The most common tensor frameworks (PyTorch, NumPy, TensorFlow...) are supported
out of the box. You can pass them directly to the module without any need for
manual conversion.
Since both variants have the same signature, we only detail `CholeskySolverF`
below:
**`cholespy.CholeskySolverF(n_rows, ii, jj, x, type)`**
**Parameters:**
- `n_rows` - The number of rows in the (sparse) matrix.
- `ii` - The first array of indices in the sparse matrix representation. If
`type` is `COO`, then this is the array of row indices. If it is `CSC` (resp.
`CSR`), then it is the array of column (resp. row) indices, such that row
(resp. column) indices for column (resp. row) `k` are stored in
`jj[ii[k]:ii[k+1]]` and the corresponding entries are in `x[ii[k]:ii[k+1]]`.
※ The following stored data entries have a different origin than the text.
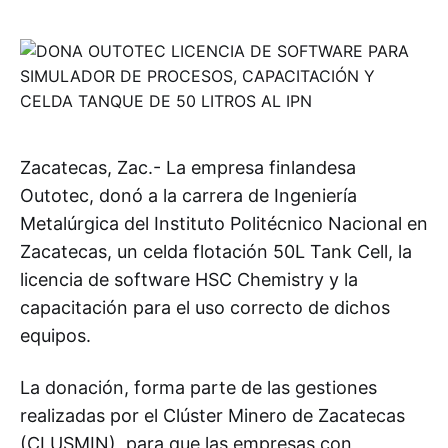
Zacatecas, Zac.- La empresa finlandesa
Outotec, donó a la carrera de Ingeniería
Metalúrgica del Instituto Politécnico Nacional en
Zacatecas, un celda flotación 50L Tank Cell, la
licencia de software HSC Chemistry y la
capacitación para el uso correcto de dichos
equipos.
La donación, forma parte de las gestiones
realizadas por el Clúster Minero de Zacatecas
(CLUSMIN), para que las empresas con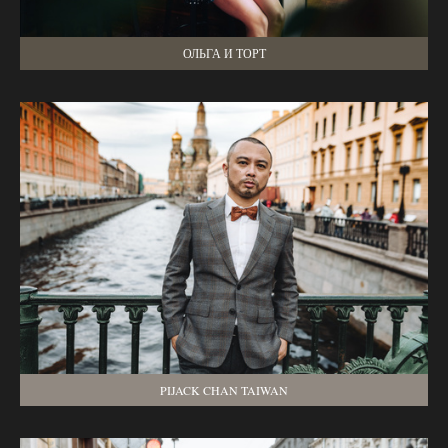
ОЛЬГА И ТОРТ
PIJACK CHAN TAIWAN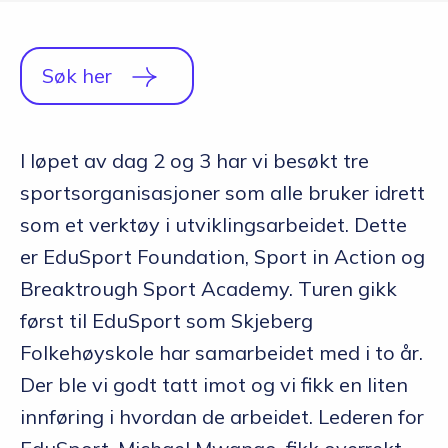
Q&A
Opptakskrav og priser
Søk her
English
I løpet av dag 2 og 3 har vi besøkt tre
sportsorganisasjoner som alle bruker idrett
Søk i dag
som et verktøy i utviklingsarbeidet. Dette
er EduSport Foundation, Sport in Action og
Breaktrough Sport Academy. Turen gikk
først til EduSport som Skjeberg
Folkehøyskole har samarbeidet med i to år.
Der ble vi godt tatt imot og vi fikk en liten
innføring i hvordan de arbeidet. Lederen for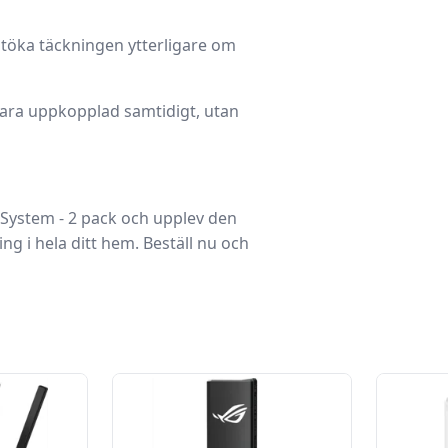
 utöka täckningen ytterligare om
ara uppkopplad samtidigt, utan
System - 2 pack
och upplev den
 i hela ditt hem. Beställ nu och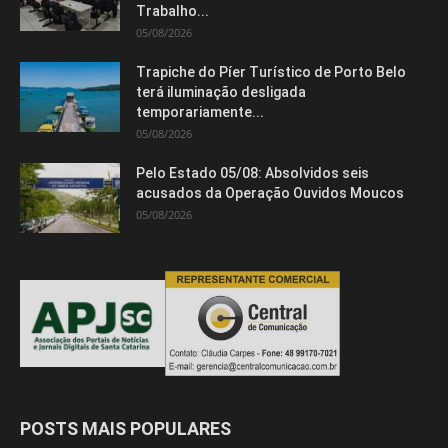
Isso vai fechar em
14
segundos
Trabalho...
05/08/2026
Trapiche do Píer Turístico de Porto Belo
terá iluminação desligada
temporariamente...
05/08/2026
Pelo Estado 05/08: Absolvidos seis
acusados da Operação Ouvidos Moucos
05/08/2026
POSTS MAIS POPULARES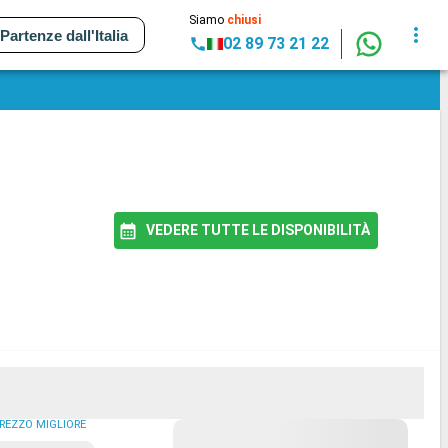
Siamo
chiusi
Partenze dall'Italia
02 89 73 21 22
VEDERE TUTTE LE DISPONIBILITÀ
REZZO MIGLIORE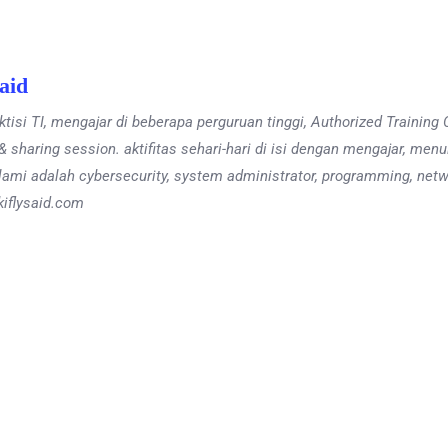
Said
ktisi TI, mengajar di beberapa perguruan tinggi, Authorized Train
 sharing session. aktifitas sehari-hari di isi dengan mengajar, men
alami adalah cybersecurity, system administrator, programming, netwo
lkiflysaid.com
- `jj` - The second array of indices in the sparse matrix representation. If
`type` is `COO`, then this is the array of column indices. If it is `CSC`
(resp. `CSR`), then it is the array of row (resp. column) indices.
- `x` - The array of nonzero entries.
- `type` - The matrix representation type, of type `MatrixType`. Available types
are `MatrixType.COO`, `MatrixType.CSC` and `MatrixType.CSR`.
**`cholespy.CholeskySolverF.solve(b, x)`**
**Parameters**
- `b` - Right-hand side of the equation to solve. Can be a vector or a matrix.
If it is a matrix, it must be of shape `(n_rows, n_rhs)`. It must be on the
same device as the tensors passed to the solver constructor. If using CUDA
arrays, then the maximum supported value for `n_rhs` is `128`.
- `x` - Placeholder for the solution. It must be on the same device and have the
same shape as `b`.
`x` and `b` **must** have the same dtype as the solver used, i.e. `float32` for
`CholeskySolverF` or `float64` for `CholeskySolverD`. Since `x` is modified in
place, implicit type conversion is not supported.
# Example usage
```python
from cholespy import CholeskySolverF, MatrixType
import torch
# Identity matrix
n_rows = 20
rows = torch.arange(n_rows, device='cuda')
cols = torch.arange(n_rows, device='cuda')
data = torch.ones(n_rows, device='cuda')
solver = CholeskySolverF(n_rows, rows, cols, data, MatrixType.COO)
b = torch.ones(n_rows, device='cuda')
x = torch.zeros_like(b)
solver.solve(b, x)
# b = [1, ..., 1]
```
# References
[1] Nicolet, B., Jacobson, A., & Jakob, W. (2021). Large steps in inverse rendering of geometry. ACM Transactions on Graphics (TOG), 40(6), 1-13.
[2] Naumov, M. (2011). Parallel solution of sparse triangular linear systems in the preconditioned iterative methods on the GPU. NVIDIA Corp., Westford, MA, USA, Tech. Rep. NVR-2011, 1.